Front-end code change data:
§ §

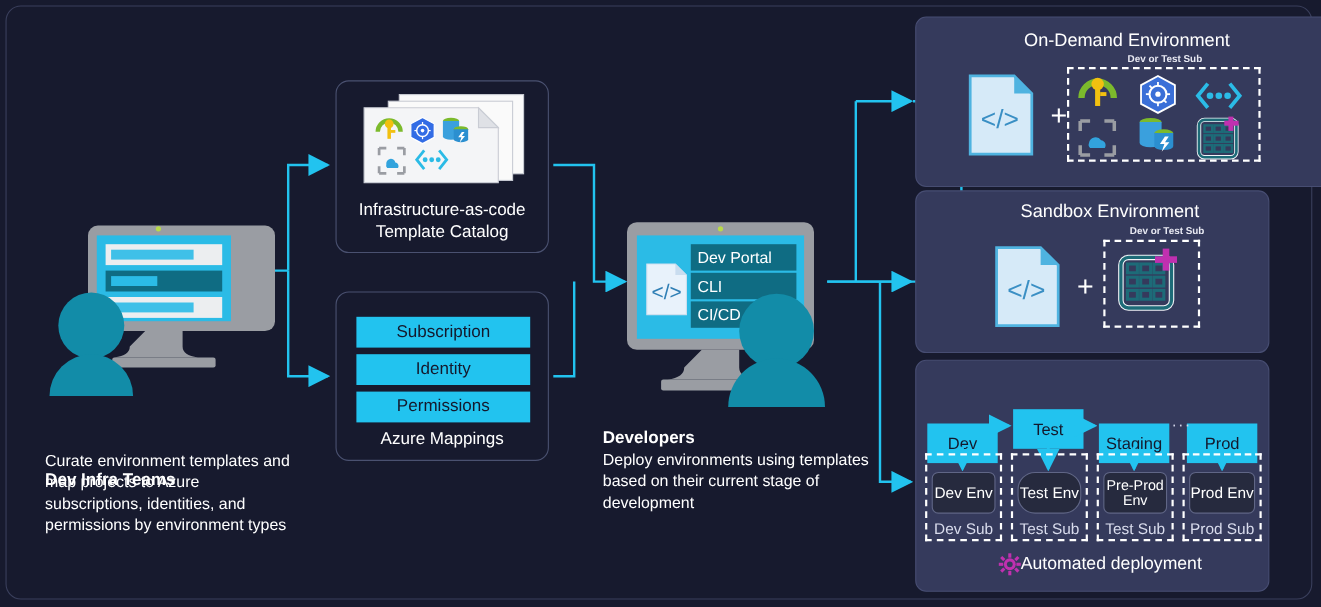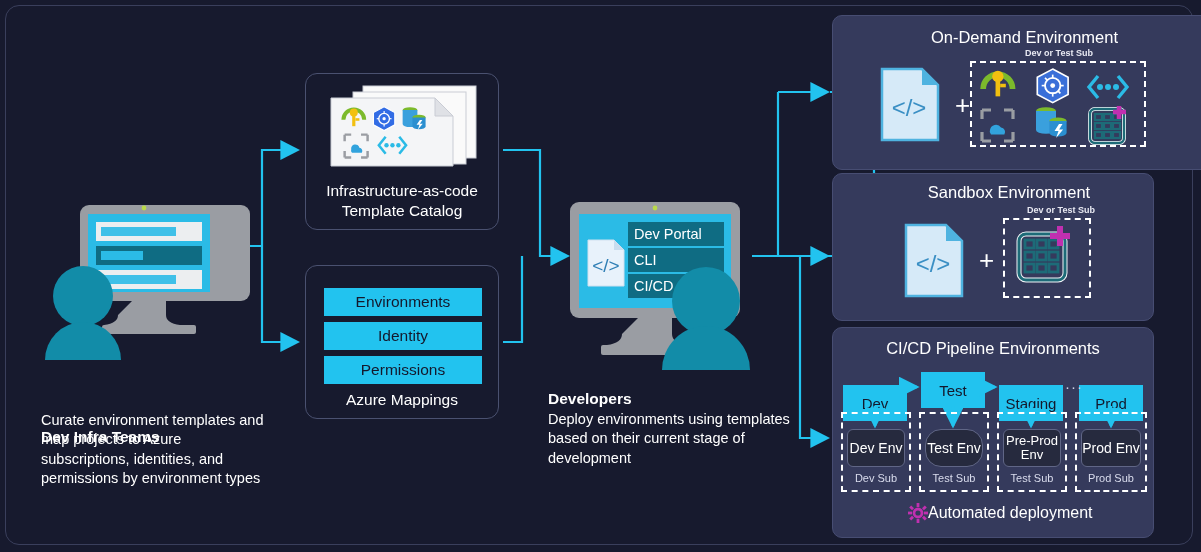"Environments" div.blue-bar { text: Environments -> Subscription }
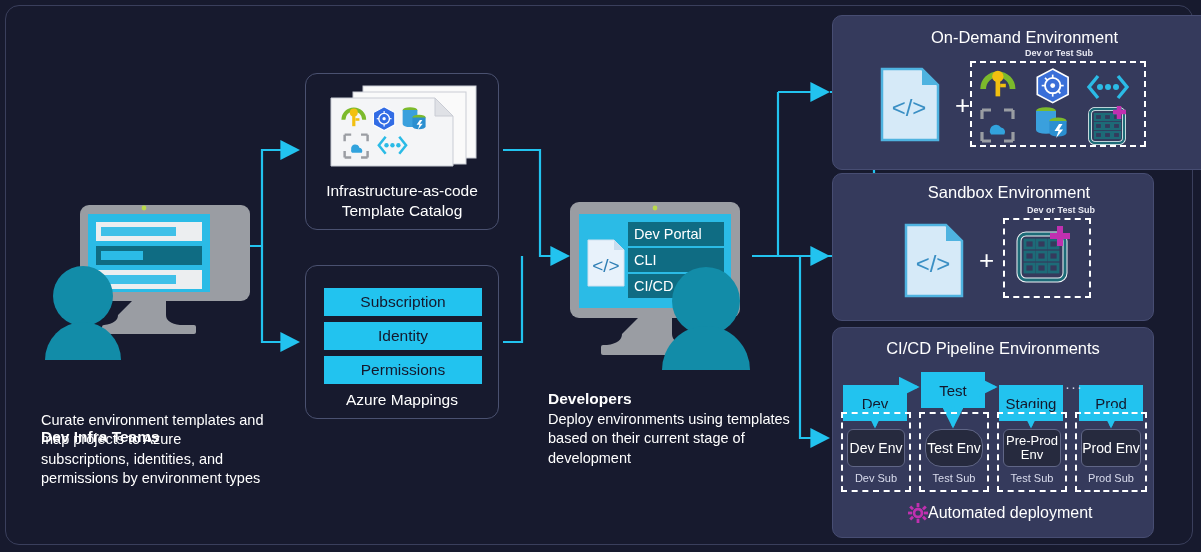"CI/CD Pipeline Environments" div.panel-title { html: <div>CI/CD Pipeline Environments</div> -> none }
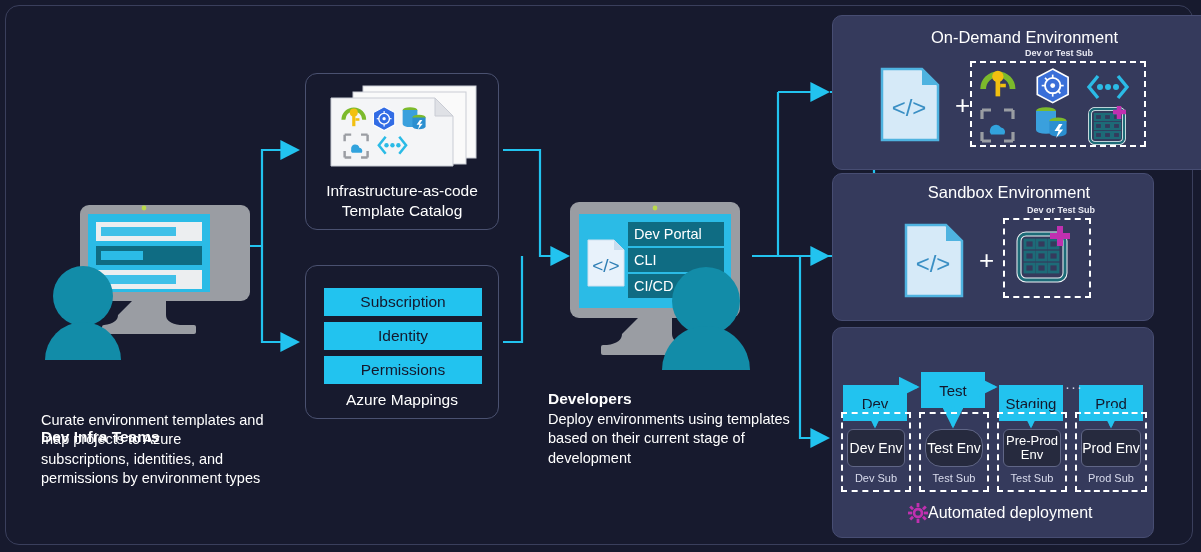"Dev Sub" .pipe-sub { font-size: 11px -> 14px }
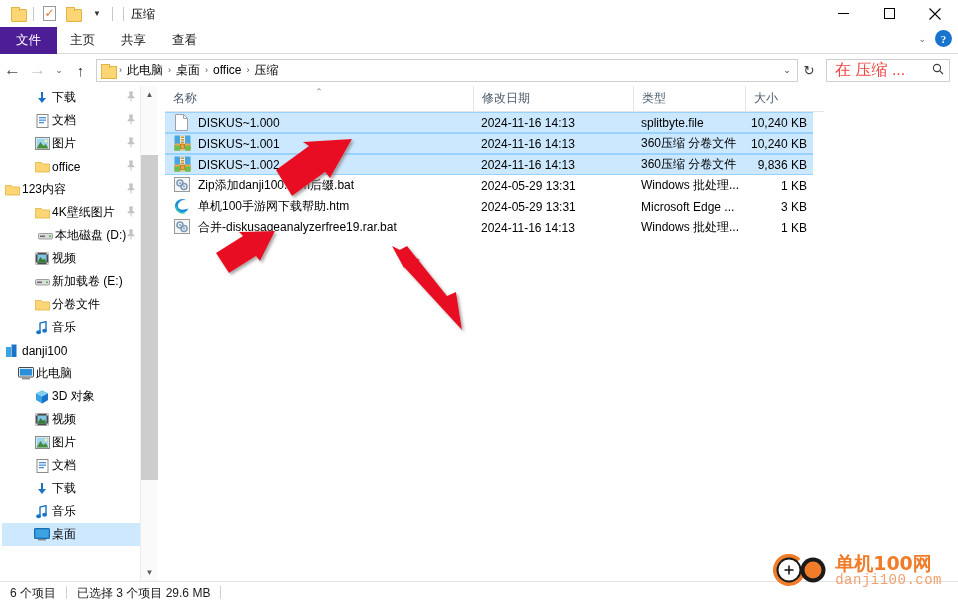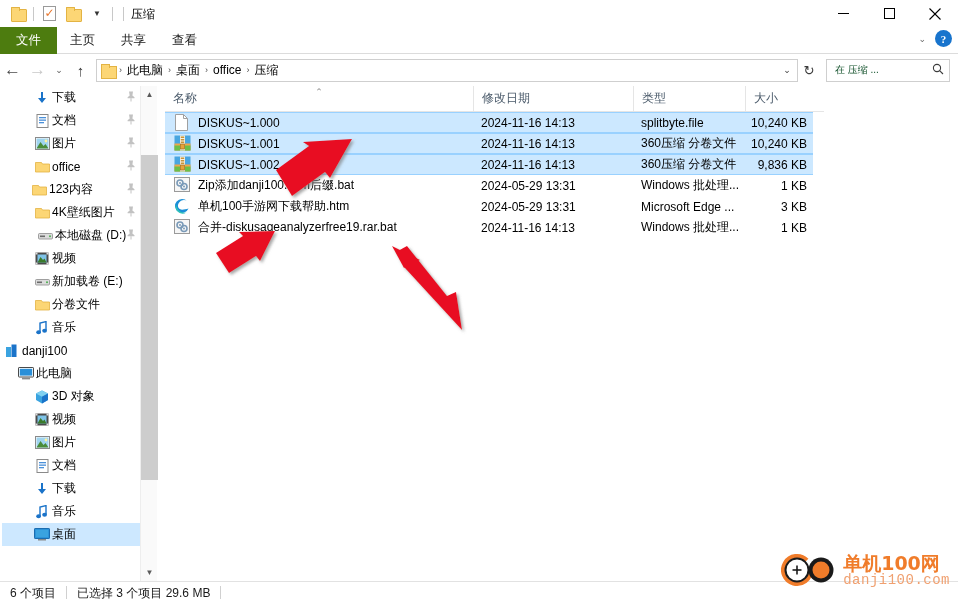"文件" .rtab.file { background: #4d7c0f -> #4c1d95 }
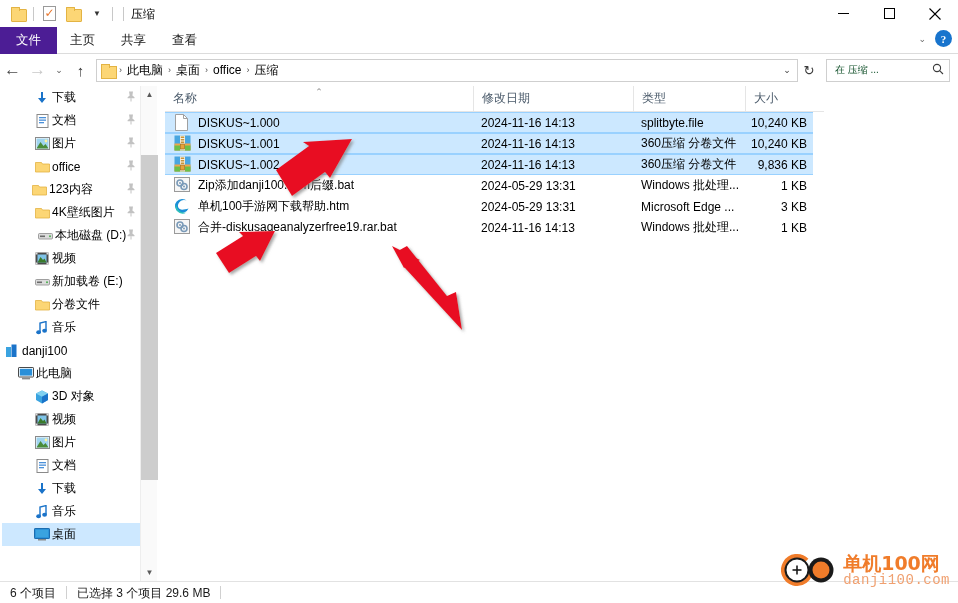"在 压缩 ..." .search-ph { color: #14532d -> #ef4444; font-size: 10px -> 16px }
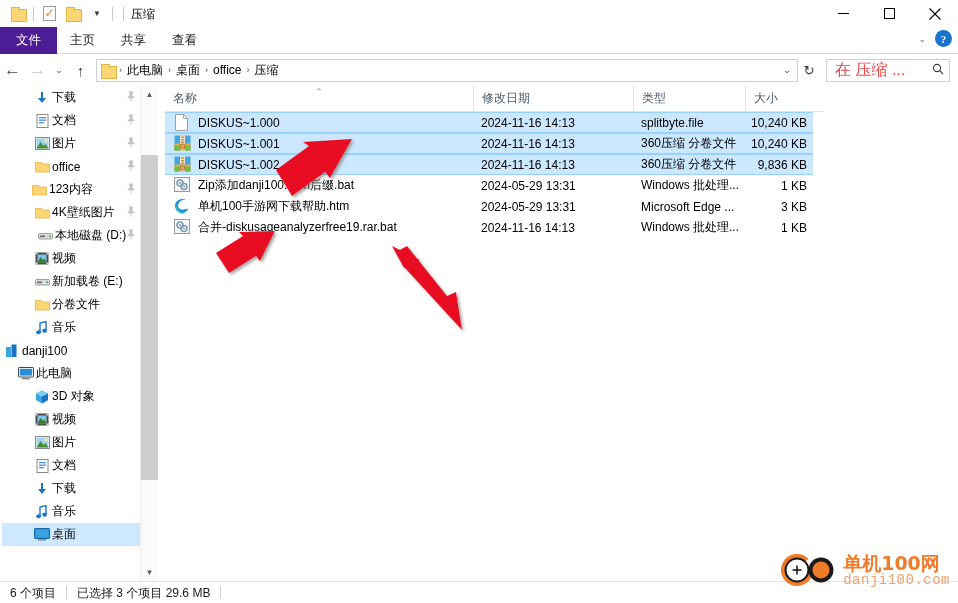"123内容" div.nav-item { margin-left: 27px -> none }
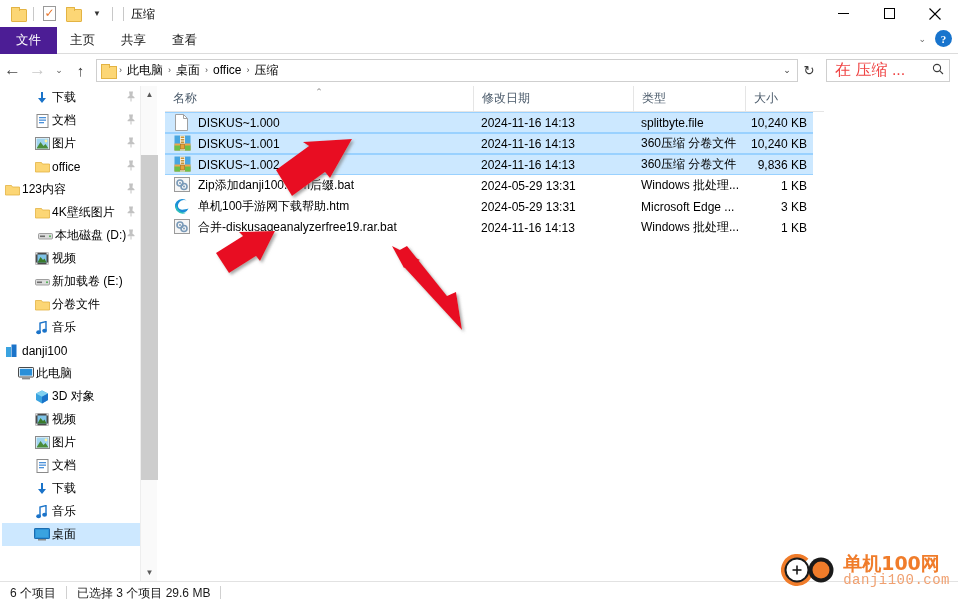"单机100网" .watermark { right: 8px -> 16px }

§ §

## TASK DIRECTIONS
Your copy must repeat the data word for word and show none of its images.

## OUTPUT FOR THIS TASK
"Environments" div.blue-bar { text: Environments -> Subscription }
"CI/CD Pipeline Environments" div.panel-title { html: <div>CI/CD Pipeline Environments</div> -> none }
"Dev Sub" .pipe-sub { font-size: 11px -> 14px }
"文件" .rtab.file { background: #4d7c0f -> #4c1d95 }
"在 压缩 ..." .search-ph { color: #14532d -> #ef4444; font-size: 10px -> 16px }
"123内容" div.nav-item { margin-left: 27px -> none }
"单机100网" .watermark { right: 8px -> 16px }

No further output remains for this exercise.